**The problem**
Return only the lines from the top of the data down to the one that holds "index pip: (622, 622)", both included, without any pictures.

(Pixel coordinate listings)
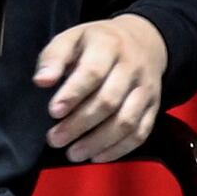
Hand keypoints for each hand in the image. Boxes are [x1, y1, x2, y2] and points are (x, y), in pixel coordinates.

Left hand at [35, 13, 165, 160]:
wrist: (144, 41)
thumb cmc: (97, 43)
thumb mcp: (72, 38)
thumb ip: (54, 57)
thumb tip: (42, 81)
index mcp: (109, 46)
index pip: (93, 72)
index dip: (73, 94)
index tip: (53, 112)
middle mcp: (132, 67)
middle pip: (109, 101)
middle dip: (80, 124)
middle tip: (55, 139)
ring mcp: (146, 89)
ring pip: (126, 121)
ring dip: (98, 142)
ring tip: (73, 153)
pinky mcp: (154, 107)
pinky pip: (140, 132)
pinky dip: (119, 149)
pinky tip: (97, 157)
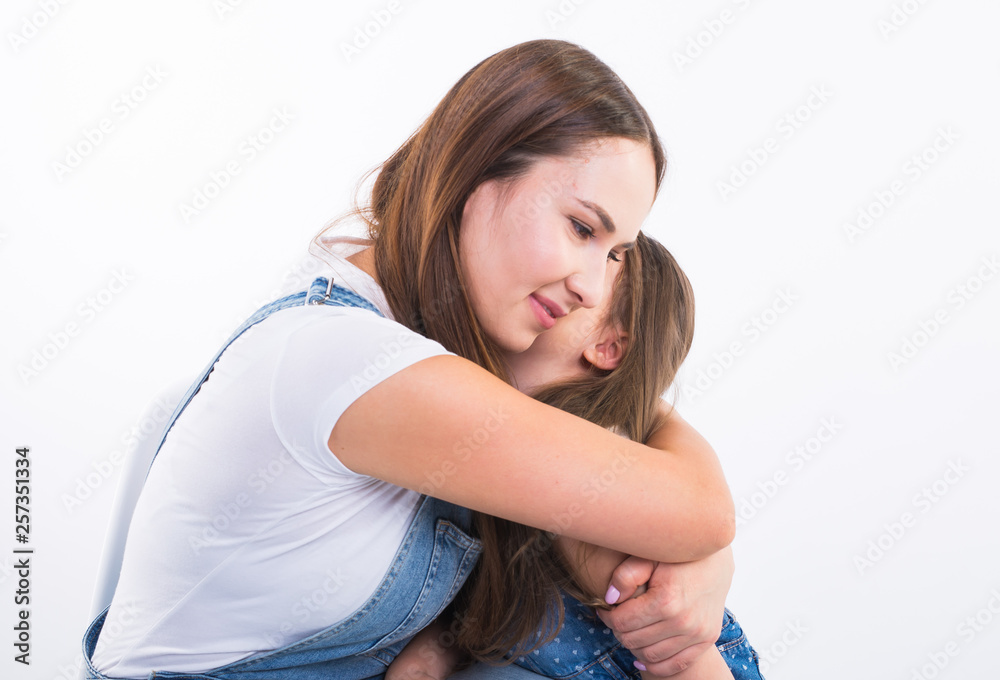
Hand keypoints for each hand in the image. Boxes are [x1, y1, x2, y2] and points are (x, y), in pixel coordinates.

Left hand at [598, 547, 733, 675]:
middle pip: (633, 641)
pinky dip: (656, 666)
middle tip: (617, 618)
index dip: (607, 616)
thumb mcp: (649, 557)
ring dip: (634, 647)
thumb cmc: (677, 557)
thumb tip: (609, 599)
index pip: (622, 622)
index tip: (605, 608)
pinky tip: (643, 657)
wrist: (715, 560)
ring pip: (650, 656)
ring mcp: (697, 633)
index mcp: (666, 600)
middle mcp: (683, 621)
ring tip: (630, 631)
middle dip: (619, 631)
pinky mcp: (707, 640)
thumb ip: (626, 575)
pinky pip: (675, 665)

**Final answer**
Hand keypoints for each hand in the image. Boxes are [x1, y1, x2, y2] and points are (x, y), in pixel coordinates.

Left hand at [35, 13, 165, 160]:
wrist: (144, 41)
thumb cmc: (97, 43)
thumb mcp: (72, 38)
thumb ip: (54, 57)
thumb tip: (42, 81)
index mcp: (109, 46)
index pip: (93, 72)
index dip: (73, 94)
index tip: (53, 112)
middle mcp: (132, 67)
middle pip: (109, 101)
middle dip: (80, 124)
middle tip: (55, 139)
ring mcp: (146, 89)
ring pip: (126, 121)
ring dip: (98, 142)
ring tip: (73, 153)
pinky mcp: (154, 107)
pinky pip: (140, 132)
pinky dip: (119, 149)
pinky tip: (97, 157)
Hand keypoints for each hand in the image. Boxes are [x1, y1, x2, y2] and points are (x, y), in pixel coordinates.

Left hand at [598, 547, 733, 675]:
middle pip: (633, 641)
pinky dip: (656, 666)
middle tip: (617, 618)
index dip: (607, 616)
thumb mcp: (649, 557)
ring dip: (634, 647)
thumb cmc: (677, 557)
thumb tip: (609, 599)
index pip: (622, 622)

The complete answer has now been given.